Minneapolis Park History Resources: Maps

If you love history, you probably love maps. For students of Minneapolis history, including the history of the park system, two of the most fascinating maps are found at the website of the John R. Borchert Map Library at the University of Minnesota. Have a look at the digitized 1892 Minneapolis plat book and the 1903 Minneapolis plat book. Compare them to the city map at right that Horace Cleveland used to illustrate his “suggestions” for the Minneapolis park system in 1883. Search for your home, park, church, school; see how your neighborhood was created or has changed.

While your at the Borchert Libreary site be sure to investigate the aerial photos. Many excellent images of Minneapolis as it’s grown.

Warning: you could spend hours with these maps and photos. For me, they have the addicting power of video games. But the things you’ll discover! Such as: H. W. S. Cleveland owned a half-block of land in south Minneapolis in 1892. I know! Nobody cares! But it’s endlessly interesting for those curious about their surroundings and the people who created them.

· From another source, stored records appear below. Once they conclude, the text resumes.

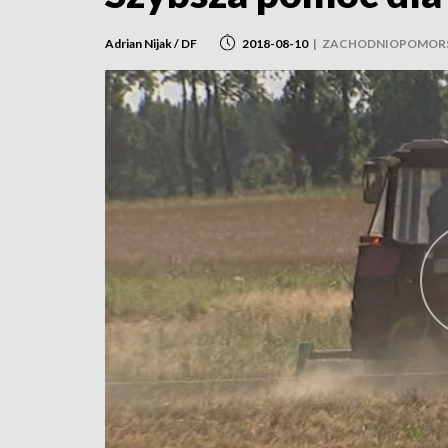
Adrian Nijak / DF
2018-08-10
|
ZACHODNIOPOMORS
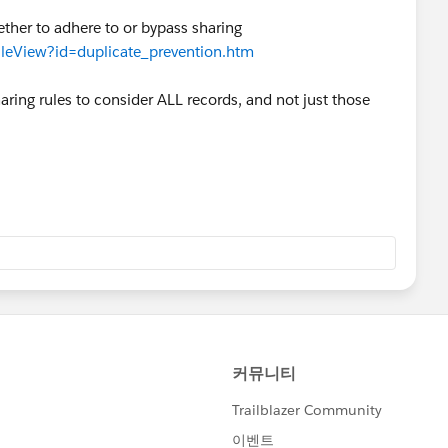
hether to adhere to or bypass sharing
icleView?id=duplicate_prevention.htm
aring rules to consider ALL records, and not just those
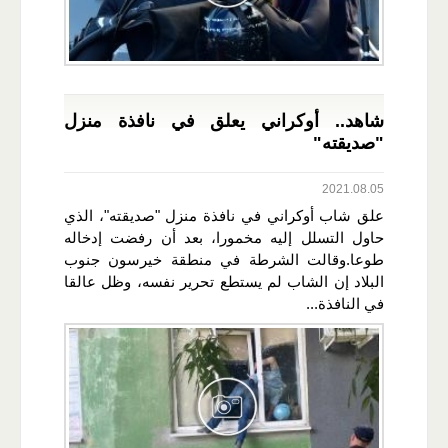
شاهد.. أوكراني يعلق في نافذة منزل
"صديقته"
2021.08.05
علق شاب أوكراني في نافذة منزل "صديقته"، الذي
حاول التسلل إليه مخمورا، بعد أن رفضت إدخاله
طوعا.وقالت الشرطة في منطقة خيرسون جنوب
البلاد إن الشاب لم يستطع تحرير نفسه، وظل عالقا
في النافذة...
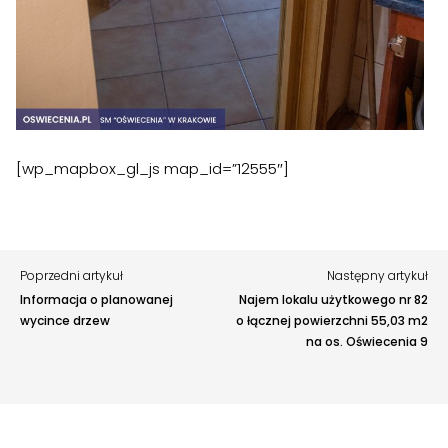
Twoja opinia pomaga nam ulepszać serwis
Tu możesz zgłosić uwagi do strony internetowej lub
zaproponować ulepszenia.
Awarie w blokach
zgłaszaj telefonicznie
.
Rodzaj zgłoszenia
[wp_mapbox_gl_js map_id=”12555″]
Opis
Poprzedni artykuł
Następny artykuł
Informacja o planowanej
Najem lokalu użytkowego nr 82
wycince drzew
o łącznej powierzchni 55,03 m2
na os. Oświecenia 9
Adres e-mail
opcjonalnie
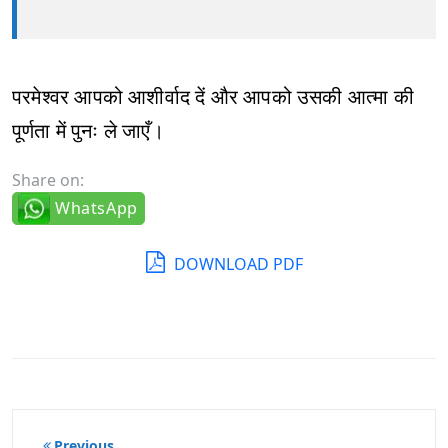
परमेश्वर आपको आशीर्वाद दें और आपको उसकी आत्मा की
पूर्णता में पुनः ले जाएँ।
Share on:
WhatsApp
DOWNLOAD PDF
पोस्ट
Previous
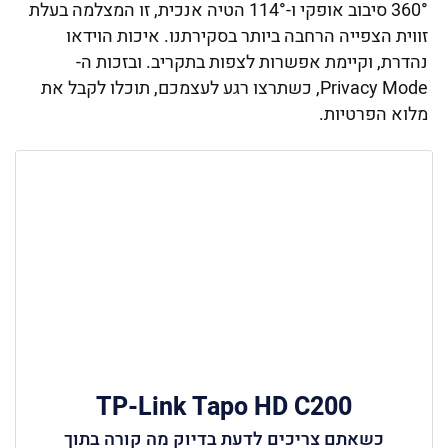
360° סיבוב אופקי ו-114° הטיה אנכית, זו המצלמה בעלת
זווית הצפייה הרחבה ביותר בסקירתנו. איכות הוידאו
נהדרת, וקיימת אפשרות לצפות בתקריב. ובזכות ה-
Privacy Mode, כשתרצו רגע לעצמכם, תוכלו לקבל את
מלוא הפרטיות.
TP-Link Tapo HD C200
כשאתם צריכים לדעת בדיוק מה קורה בתוך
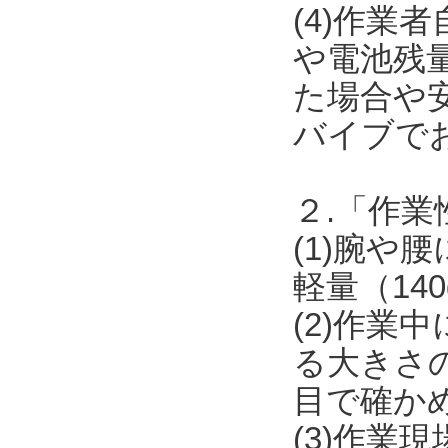
(4)作業
や電池残
た場合や安
バイブで
２.「作業
(1)腕
軽量（14
(2)作
る大きさ
目で確か
(3)作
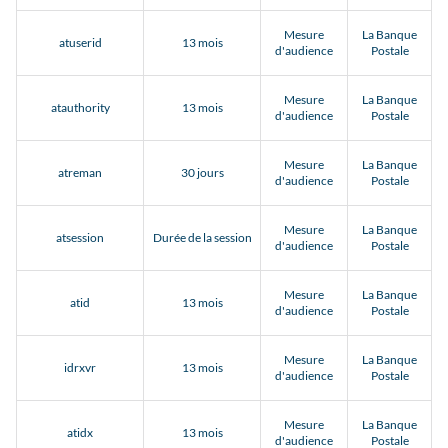
Mesure
La Banque
atuserid
13 mois
d'audience
Postale
Mesure
La Banque
atauthority
13 mois
d'audience
Postale
Mesure
La Banque
atreman
30 jours
d'audience
Postale
Mesure
La Banque
atsession
Durée de la session
d'audience
Postale
Mesure
La Banque
atid
13 mois
d'audience
Postale
Mesure
La Banque
idrxvr
13 mois
d'audience
Postale
Mesure
La Banque
atidx
13 mois
d'audience
Postale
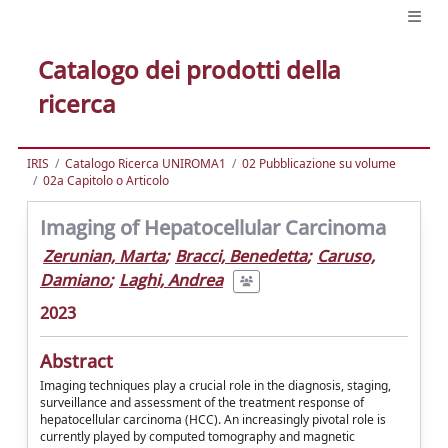
Catalogo dei prodotti della
ricerca
IRIS
Catalogo Ricerca UNIROMA1
02 Pubblicazione su volume
02a Capitolo o Articolo
Imaging of Hepatocellular Carcinoma
Zerunian, Marta
;
Bracci, Benedetta
;
Caruso,
Damiano
;
Laghi, Andrea
2023
Abstract
Imaging techniques play a crucial role in the diagnosis, staging,
surveillance and assessment of the treatment response of
hepatocellular carcinoma (HCC). An increasingly pivotal role is
currently played by computed tomography and magnetic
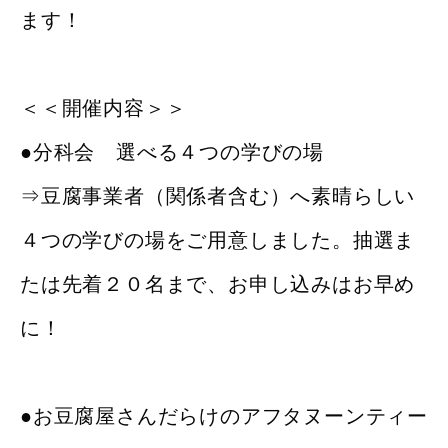
ます！
＜＜開催内容＞＞
●分科会 選べる４つの学びの場
⇒豆腐事業者（関係者含む）へ素晴らしい
４つの学びの場をご用意しました。抽選ま
たは先着２０名まで、お申し込みはお早め
に！
●お豆腐屋さんだらけのアフタヌーンティー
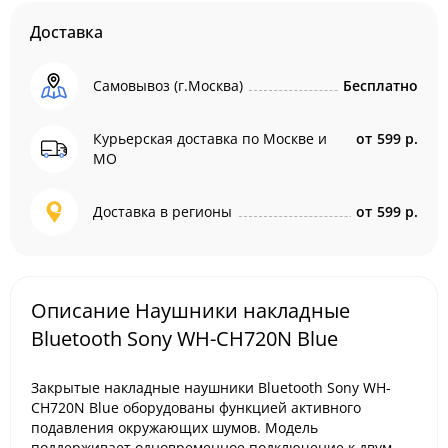
Доставка
Самовывоз (г.Москва)
Бесплатно
Курьерская доставка по Москве и
от
599 р.
МО
Доставка в регионы
от
599 р.
Описание Наушники накладные
Bluetooth Sony WH-CH720N Blue
Закрытые накладные наушники Bluetooth Sony WH-
CH720N Blue оборудованы функцией активного
подавления окружающих шумов. Модель
поддерживает одновременное подключение к двум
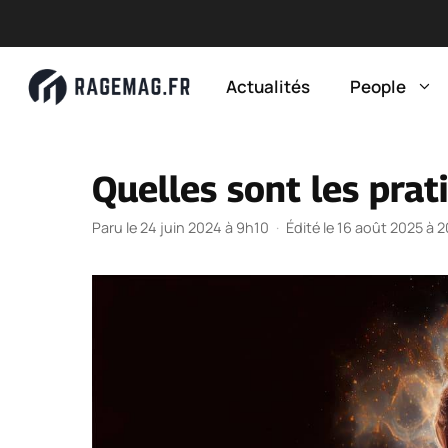
Aller
au
Actualités
People
contenu
Quelles sont les prat
Paru le 24 juin 2024 à 9h10
·
Édité le 16 août 2025 à 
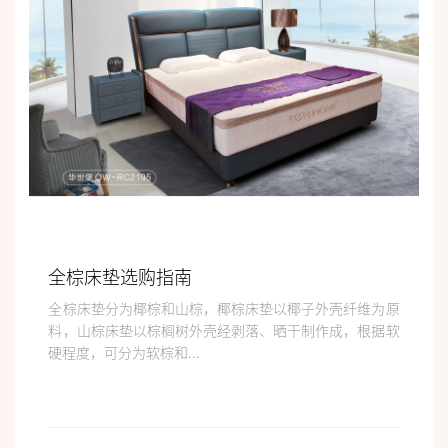
全棕床垫选购指南
全棕床垫分为椰棕和山棕，椰棕床垫以椰子外壳纤维为原
料，山棕床垫以棕榈树外壳经剥落、晒干制作成，根据软
硬程度，可分为软棕和...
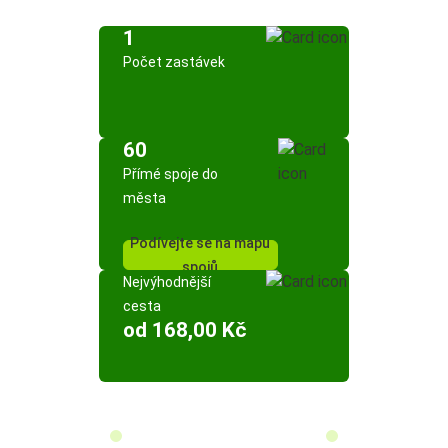
1
Počet zastávek
60
Přímé spoje do
města
Podívejte se na mapu
spojů
Nejvýhodnější
cesta
od 168,00 Kč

If you have a favorite research tool or resource, let us know. Especially if it’s accessible while in pajamas.

David C. Smith


3 comments so far

  1. […] restored posts of interest are about resources for further investigation of Minneapolis history on maps, aerial photos and digitized books on […]

  2. Ryan Mattke on

    What a great site…and thank you for providing people with another way to discover our maps!

    Just a note, we had to change web servers and the links you have will be going away, unfortunately. The new links are:

    1892 — http://map.lib.umn.edu/collections/digitizedplatbooks/minn1892index.htm
    1903 — http://map.lib.umn.edu/collections/digitizedplatbooks/minn1903index.htm

    • David C. Smith on

      Thanks for the heads up, Ryan. I’ll change the links to those maps in the various articles in which I’ve mentioned them. And thanks for maintaining such a marvelous resource. They are not only wonderful maps, but you have made them so user-friendly. Endlessly fascinating. I just changed the address in my “favorites” bar as well, where I’ve always kept them for quick reference.